The 62-year-old who was brought on as a mature hand for the infant Google in 2001 has announced his resignation from parent company Alphabet. Schmidt will remain on the board in an advisory capacity.
Longtime Google executive Eric Schmidt announced on Thursday that he was stepping down as chairman of the tech giant's parent company, Alphabet.
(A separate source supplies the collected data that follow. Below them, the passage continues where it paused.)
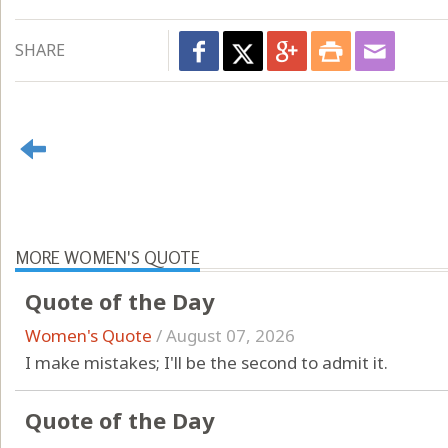
SHARE
MORE WOMEN'S QUOTE
Quote of the Day
Women's Quote
/
August 07, 2026
I make mistakes; I'll be the second to admit it.
Quote of the Day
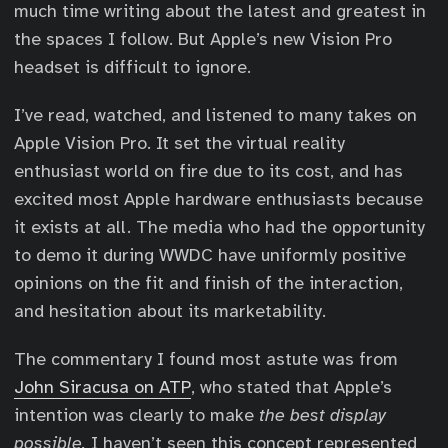
much time writing about the latest and greatest in
the spaces I follow. But Apple’s new Vision Pro
headset is difficult to ignore.
I’ve read, watched, and listened to many takes on
Apple Vision Pro. It set the virtual reality
enthusiast world on fire due to its cost, and has
excited most Apple hardware enthusiasts because
it exists at all. The media who had the opportunity
to demo it during WWDC have uniformly positive
opinions on the fit and finish of the interaction,
and hesitation about its marketability.
The commentary I found most astute was from
John Siracusa on ATP
, who stated that Apple’s
intention was clearly to make
the best display
possible.
I haven’t seen this concept represented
The 62-year-old Schmidt will retain his seat on the board but shift to an advisory role.
"In recent years, I've been spending a lot of my time on science and technology issues, and philanthropy, and I plan to expand that work," Schmidt wrote in an official press release, adding that he felt things at Alphabet and Google were going well.
Schmidt will officially step down at the company's scheduled board meeting in January.
Google co-founder and Alphabet CEO Larry Page praised Schmidt for his "17 years of service to the company," and for providing business and engineering expertise and a clear vision about the future of technology."
A skilled businessman and software engineer, Schmidt was brought on as Google CEO in 2001 when the company was still in its infancy. Schmidt stepped aside in favor of Page in 2011 but remained chairman of the board until Google announced it was restructuring under the Alphabet umbrella in 2015 – when Schmidt moved into his current position.
Illegal recruiting scheme
In 2014, Schmidt was one of a handful of tech executives that included the late Steve Jobs of Apple accused of engaging in illegal "anti-poaching agreements" with other Silicon Valley companies. The deal stipulated that the companies could not recruit employees away from one another.
Google, Adobe, Apple and Intel eventually paid out a $415 million settlement. Other companies implicated included eBay, Lucasfilm and Pixar.
Schmidt is also known as a dedicated philanthropist who gives regularly to environmental causes.